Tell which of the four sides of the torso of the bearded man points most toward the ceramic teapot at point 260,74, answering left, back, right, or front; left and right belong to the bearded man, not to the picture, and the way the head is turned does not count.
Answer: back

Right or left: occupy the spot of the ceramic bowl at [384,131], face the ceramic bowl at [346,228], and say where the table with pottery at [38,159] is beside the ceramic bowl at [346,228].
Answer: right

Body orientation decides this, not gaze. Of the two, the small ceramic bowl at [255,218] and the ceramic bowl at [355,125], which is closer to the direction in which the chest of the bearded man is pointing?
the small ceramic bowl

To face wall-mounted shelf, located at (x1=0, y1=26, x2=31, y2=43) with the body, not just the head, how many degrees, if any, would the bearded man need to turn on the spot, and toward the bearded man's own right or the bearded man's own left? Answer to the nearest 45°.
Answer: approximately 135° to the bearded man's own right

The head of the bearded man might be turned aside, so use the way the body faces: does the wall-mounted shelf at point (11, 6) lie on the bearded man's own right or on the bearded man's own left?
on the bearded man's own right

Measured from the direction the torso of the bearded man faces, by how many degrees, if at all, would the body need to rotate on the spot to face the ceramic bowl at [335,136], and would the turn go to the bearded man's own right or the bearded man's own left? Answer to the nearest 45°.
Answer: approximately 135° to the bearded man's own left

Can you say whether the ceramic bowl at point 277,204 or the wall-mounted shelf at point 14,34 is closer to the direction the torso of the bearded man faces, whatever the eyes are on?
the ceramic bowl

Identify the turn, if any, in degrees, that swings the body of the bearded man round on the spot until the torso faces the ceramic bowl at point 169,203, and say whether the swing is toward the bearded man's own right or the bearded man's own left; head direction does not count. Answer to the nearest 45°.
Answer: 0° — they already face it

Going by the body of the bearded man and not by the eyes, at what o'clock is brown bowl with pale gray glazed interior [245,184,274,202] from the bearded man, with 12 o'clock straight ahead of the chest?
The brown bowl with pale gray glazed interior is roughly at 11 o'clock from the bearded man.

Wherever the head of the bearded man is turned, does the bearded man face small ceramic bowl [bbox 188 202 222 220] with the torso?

========

— Task instructions —
Rewrite all of the data above, renaming "wall-mounted shelf" to "wooden wall shelf" wherever it occurs and keeping everything else unchanged.

— The completed task —
Tell which of the four sides of the torso of the bearded man points most toward the ceramic teapot at point 260,74, answering left, back, right, or front; left and right belong to the bearded man, not to the picture, and the way the head is turned does not count.
Answer: back

Right or left: occupy the spot of the ceramic bowl at [384,131], face the ceramic bowl at [346,228], and say where the table with pottery at [38,159] is beside the ceramic bowl at [346,228].
Answer: right

Body orientation decides this, not gaze. Of the two, the small ceramic bowl at [255,218] and the ceramic bowl at [355,125], which is closer to the direction in which the chest of the bearded man is pointing?
the small ceramic bowl

To face wooden wall shelf, located at (x1=0, y1=26, x2=31, y2=43) with the body, not just the head, how many degrees, if any, would the bearded man need to turn on the spot, and toward the bearded man's own right or the bearded man's own left? Answer to the nearest 45°.
Answer: approximately 135° to the bearded man's own right

The head of the bearded man might be turned aside, so use the way the body faces: does the wooden wall shelf at point (11, 6) lie on the bearded man's own right or on the bearded man's own left?
on the bearded man's own right

Measured from the direction the torso of the bearded man faces, by how many degrees, if at all, would the body need to rotate on the spot to face the ceramic bowl at [335,136], and would the turn go to the bearded man's own right or the bearded man's own left? Answer to the nearest 45°.
Answer: approximately 135° to the bearded man's own left

Can you say whether the ceramic bowl at point 277,204 or the wooden wall shelf at point 14,34 is closer to the direction the torso of the bearded man faces, whatever the eyes are on?
the ceramic bowl

Identify the turn, if any, in degrees, that swings the body of the bearded man round on the spot until the torso faces the ceramic bowl at point 169,203, and say whether the swing is toward the bearded man's own right or the bearded man's own left; head direction does not count. Answer to the nearest 45°.
Answer: 0° — they already face it

Going by the body of the bearded man and not by the eyes, at what o'clock is brown bowl with pale gray glazed interior [245,184,274,202] from the bearded man, with 12 o'clock straight ahead of the chest?
The brown bowl with pale gray glazed interior is roughly at 11 o'clock from the bearded man.

Wherever the head of the bearded man is turned, does the bearded man face small ceramic bowl [bbox 188 202 222 220] with the torso?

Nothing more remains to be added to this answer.